Clinical trials are complex and must be well performed under GCP to ensure a successful outcome. GCP demands satisfactory standards for design, conduct, performance, monitoring, auditing, recording, analysis and reporting, providing assurance that the final data are credible and accurate, and that the rights, safety and well-being of trial subjects are protected.

Poor performance can kill a clinical trial. Typical deficiencies include unsatisfactory trial-site placement, site management, monitoring, data management and contractual requirements. Successful trials also need realistic timelines, adequate resources, and maintaining trust between sponsor, contract research organisation (CRO) and trial investigators. To save a trial, a sponsor may be forced to appoint another CRO, such as Harrison Clinical Research (HCR). Trial rescue proceeds with:

  • Review and analysis. Sponsor and former CRO provide guidance to what did and did not previously work. Critical areas must be identified, analysed and potential solutions offered. HCR must respond rapidly and sensitively, and be flexible in preparing an action plan.
  • Planning. Trial documentation from former CRO is transferred to HCR project manager; project management, recruitment, risk management and training plans may need to be adapted. Recruitment barriers have to be resolved with a detailed transition plan. A standard operating procedure (SOP) outlining these steps ensures that procedures are consistent during the take-over process. An accurate cost proposal to the sponsor is key to further success; costs will be impacted by trial stage, notably: status IRB/EC/regulatory authority submissions; regulatory authority requirements delaying trial start; status investigator contracts; subject recruitment rate; status monitoring; proportion data already entered on database and status data cleaning.
  • Execution and controlling. Sponsor communicates change of CRO to investigational sites. Execution is facilitated by the project manager who links each site with the sponsor and CRO, assists in decision making, and ensures the agreed deliverables are met in terms of scope, cost and quality.

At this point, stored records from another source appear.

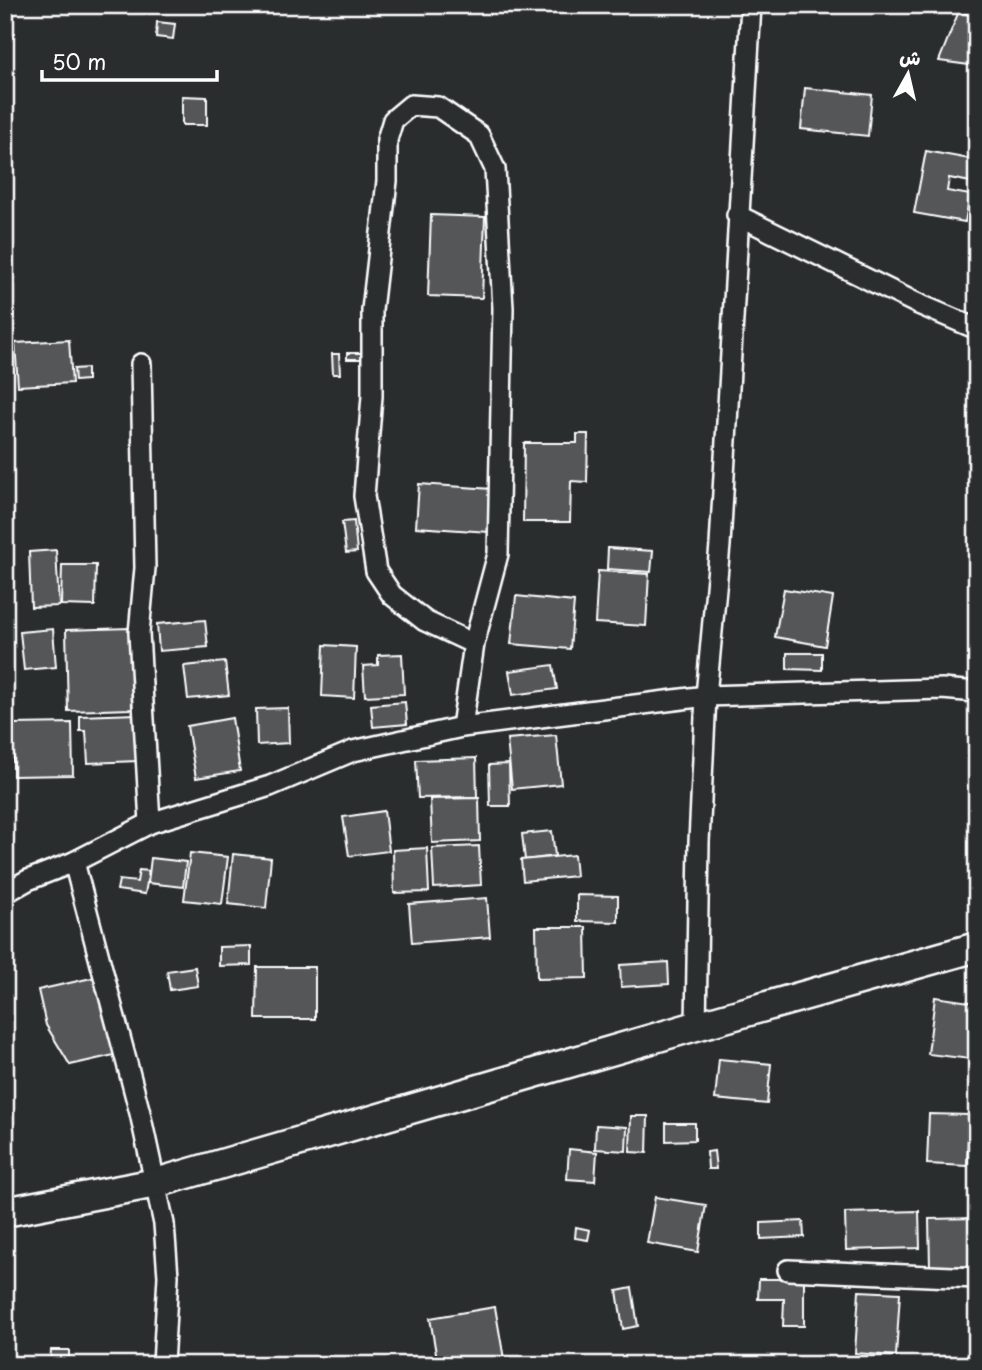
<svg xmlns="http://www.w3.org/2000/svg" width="982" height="1370" font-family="'Playpen Sans','Playpen Sans Arabic',sans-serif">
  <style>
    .building { fill: #555758; stroke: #fff; stroke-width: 2 }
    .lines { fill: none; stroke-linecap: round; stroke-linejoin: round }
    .street-casing { stroke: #fff; stroke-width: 24 }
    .secondary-casing { stroke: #fff; stroke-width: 33 }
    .street { stroke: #2a2d2e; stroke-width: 19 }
    .secondary { stroke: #2a2d2e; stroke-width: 28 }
  </style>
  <rect width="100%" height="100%" fill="#2a2d2e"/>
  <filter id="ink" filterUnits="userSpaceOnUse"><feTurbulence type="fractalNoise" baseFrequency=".0143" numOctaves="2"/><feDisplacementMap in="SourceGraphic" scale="14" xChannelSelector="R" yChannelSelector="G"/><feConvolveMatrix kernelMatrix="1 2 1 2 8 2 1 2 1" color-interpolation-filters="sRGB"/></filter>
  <g filter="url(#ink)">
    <g class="building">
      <path d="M 959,11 L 977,18 L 977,66 L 939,61 Z"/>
      <path d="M 157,22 L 175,24 L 173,39 L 156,37 Z"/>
      <path d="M 805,88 L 872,95 L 868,136 L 801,129 Z"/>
      <path d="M 182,96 L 207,97 L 207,125 L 182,125 Z"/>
      <path d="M 926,151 L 975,160 L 971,182 L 949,178 L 947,191 L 970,195 L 965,222 L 914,213 Z"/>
      <path d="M 431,215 L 485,217 L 482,298 L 428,296 Z"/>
      <path d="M 69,340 L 72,383 L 18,386 L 15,343 Z"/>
      <rect x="347" y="353" width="21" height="6"/>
      <path d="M 332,354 L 339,354 L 340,374 L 333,374 Z"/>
      <path d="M 87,368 L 87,380 L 75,381 L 74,369 Z"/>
      <path d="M 577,434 L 588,434 L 587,482 L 571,481 L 570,522 L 523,522 L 524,443 L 577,443 Z"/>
      <path d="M 419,484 L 492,489 L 489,532 L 416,527 Z"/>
      <path d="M 354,521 L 357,552 L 346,553 L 342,522 Z"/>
      <path d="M 608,548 L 653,551 L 651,572 L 607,569 Z"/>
      <path d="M 56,550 L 59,606 L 31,607 L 29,552 Z"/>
      <path d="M 62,565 L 96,565 L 95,606 L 61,605 Z"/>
      <path d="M 598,571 L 649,574 L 646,626 L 595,623 Z"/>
      <path d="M 784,589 L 833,597 L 825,646 L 775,637 Z"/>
      <path d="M 516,596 L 574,602 L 570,649 L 511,644 Z"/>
      <path d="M 205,620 L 208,647 L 159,651 L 157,624 Z"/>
      <path d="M 130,628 L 132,709 L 68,711 L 66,630 Z"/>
      <path d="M 53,629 L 56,667 L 24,670 L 20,632 Z"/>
      <path d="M 324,645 L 356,647 L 354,698 L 322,696 Z"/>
      <path d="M 787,653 L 822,653 L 822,670 L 787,669 Z"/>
      <path d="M 402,654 L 404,694 L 365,696 L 363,666 L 378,665 L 378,655 Z"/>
      <path d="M 225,662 L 229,695 L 188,699 L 184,666 Z"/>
      <path d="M 553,665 L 557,689 L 513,695 L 509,671 Z"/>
      <path d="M 405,702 L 407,724 L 373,727 L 371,705 Z"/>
      <path d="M 288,708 L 289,743 L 257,745 L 256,709 Z"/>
      <path d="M 136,714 L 138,761 L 88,763 L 86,731 L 80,731 L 80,716 Z"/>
      <path d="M 232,718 L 240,771 L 196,778 L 187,726 Z"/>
      <path d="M 72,723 L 73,775 L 13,776 L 13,724 Z"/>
      <path d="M 556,735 L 561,784 L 512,789 L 507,739 Z"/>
      <path d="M 476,758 L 477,797 L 418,798 L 416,760 Z"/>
      <path d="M 509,764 L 510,806 L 490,806 L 489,765 Z"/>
      <path d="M 479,798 L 480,841 L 432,843 L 430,799 Z"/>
      <path d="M 384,811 L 389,851 L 349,856 L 343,817 Z"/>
      <path d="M 552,831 L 555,856 L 525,860 L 522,834 Z"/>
      <path d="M 479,846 L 481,885 L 434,888 L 432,848 Z"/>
      <path d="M 427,848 L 429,892 L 394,893 L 393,850 Z"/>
      <path d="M 190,853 L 228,857 L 222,904 L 184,900 Z"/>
      <path d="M 233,854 L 271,858 L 266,908 L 228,904 Z"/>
      <path d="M 574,855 L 576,876 L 523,881 L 521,860 Z"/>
      <path d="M 151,858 L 186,862 L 183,887 L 148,883 Z"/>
      <path d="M 139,870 L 149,871 L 145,894 L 117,890 L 119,880 L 137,882 Z"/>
      <path d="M 577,895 L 618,896 L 618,922 L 577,921 Z"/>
      <path d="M 487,898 L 490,937 L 412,943 L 409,904 Z"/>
      <path d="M 536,927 L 586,927 L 587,978 L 537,979 Z"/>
      <path d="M 251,946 L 251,965 L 219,966 L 219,947 Z"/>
      <path d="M 668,962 L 669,984 L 621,987 L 620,965 Z"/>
      <path d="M 195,967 L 198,986 L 170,990 L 167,971 Z"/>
      <path d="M 257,967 L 315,967 L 315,1019 L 256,1019 Z"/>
      <path d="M 96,977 L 114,1055 L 70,1065 L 46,1025 L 38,990 Z"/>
      <path d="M 935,997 L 977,1003 L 970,1059 L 928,1054 Z"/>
      <path d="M 719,1059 L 771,1064 L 767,1104 L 715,1099 Z"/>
      <path d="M 929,1114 L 969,1115 L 967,1166 L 927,1164 Z"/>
      <path d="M 631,1116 L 648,1116 L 647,1153 L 630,1152 Z"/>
      <path d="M 666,1123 L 695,1123 L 695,1140 L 666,1141 Z"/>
      <path d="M 596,1125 L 627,1127 L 626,1151 L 595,1149 Z"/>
      <path d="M 569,1149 L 597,1152 L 595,1181 L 567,1179 Z"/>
      <path d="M 714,1151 L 716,1169 L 708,1169 L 707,1152 Z"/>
      <path d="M 655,1197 L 706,1205 L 698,1252 L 647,1243 Z"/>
      <path d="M 919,1211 L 920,1248 L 846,1250 L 845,1213 Z"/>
      <path d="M 977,1218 L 977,1266 L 930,1267 L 929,1219 Z"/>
      <path d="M 803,1221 L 804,1237 L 761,1239 L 761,1223 Z"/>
      <path d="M 576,1227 L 590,1230 L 588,1240 L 575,1238 Z"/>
      <path d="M 759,1279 L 804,1279 L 804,1326 L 783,1326 L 784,1299 L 758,1299 Z"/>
      <path d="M 632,1288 L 638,1326 L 623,1329 L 617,1291 Z"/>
      <path d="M 859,1291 L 900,1293 L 896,1356 L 855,1353 Z"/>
      <path d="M 976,1292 L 977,1292 L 977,1340 L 972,1340 Z"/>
      <path d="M 495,1307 L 504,1359 L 468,1365 L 438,1365 L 430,1318 Z"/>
      <path d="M 51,1350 L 69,1350 L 69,1365 L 50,1365 Z"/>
    </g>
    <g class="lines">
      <g class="street-casing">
        <g id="street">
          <path d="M 737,215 L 916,303 L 977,329"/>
          <path d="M 141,364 L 145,568 L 139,633 L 150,823"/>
          <path d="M 462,727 L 474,644 L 498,554 L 503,308 L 495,169 L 479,135 L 438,107 L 411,105 L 393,120 L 387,140 L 387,181 L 372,310 L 372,396 L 364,496 L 376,571 L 392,595 L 425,621 L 474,644"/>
          <path d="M 74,862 L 140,1113 L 164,1224 L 168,1276 L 163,1365"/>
          <path d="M 5,893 L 28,880 L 74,862 L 150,823 L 270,786 L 353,751 L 462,727 L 706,696 L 942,689 L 977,692"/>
          <path d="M 696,1026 L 699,842 L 706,696 L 720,545 L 751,5"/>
          <path d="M 788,1270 L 977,1278"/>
        </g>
      </g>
      <g class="secondary-casing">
        <path id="secondary" d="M 5,1212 L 156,1183 L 696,1026 L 977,947"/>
      </g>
      <use href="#street" class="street"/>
      <use href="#secondary" class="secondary"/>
    </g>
  </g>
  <rect width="982" height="1370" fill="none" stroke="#2a2d2e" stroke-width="28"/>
  <rect x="14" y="14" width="954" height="1342" fill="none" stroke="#fff" stroke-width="2.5" filter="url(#ink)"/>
  <g transform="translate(908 74) rotate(8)" stroke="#2a2d2e" stroke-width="5" paint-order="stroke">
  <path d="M0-5L12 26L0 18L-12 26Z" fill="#ffffff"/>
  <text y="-10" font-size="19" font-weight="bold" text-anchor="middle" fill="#ffffff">ش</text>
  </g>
  <path d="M42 70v10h175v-10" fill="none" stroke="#ffffff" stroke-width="3.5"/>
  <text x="52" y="70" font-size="21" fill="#ffffff" stroke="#2a2d2e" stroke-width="5" paint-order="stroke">50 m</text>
</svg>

HCR has identified critical success factors in rescuing clinical trials:
  • Cooperation with investigational sites specialised in relevant indication means faster recruitment.
  • Long-standing relationship with IRB/EC/regulatory authority plus intimate knowledge of contractual requirements at trial site means quicker study set-up.
  • Experience in managing large trials in relevant indication means efficient use of time and resources.
  • Highly experienced CRAs means positive audits and database lock to agreed timelines.
  • Closure and completion. The ability of a target-oriented team to meet the transition challenges and execute the action plan enables successful completion and closure of trial sites.

When rescuing a clinical trial HCR adopts a strategy that begins with meeting the sponsor, sharing and understanding the expected deliverables and outputs, and building a basis for trust and effective teamwork. Rescuing trials successfully offers learning experiences for both the sponsor and CRO and a sound basis for performing clinical trials well in the future. A trusting collaboration is better prepared to deliver ‘right first time’.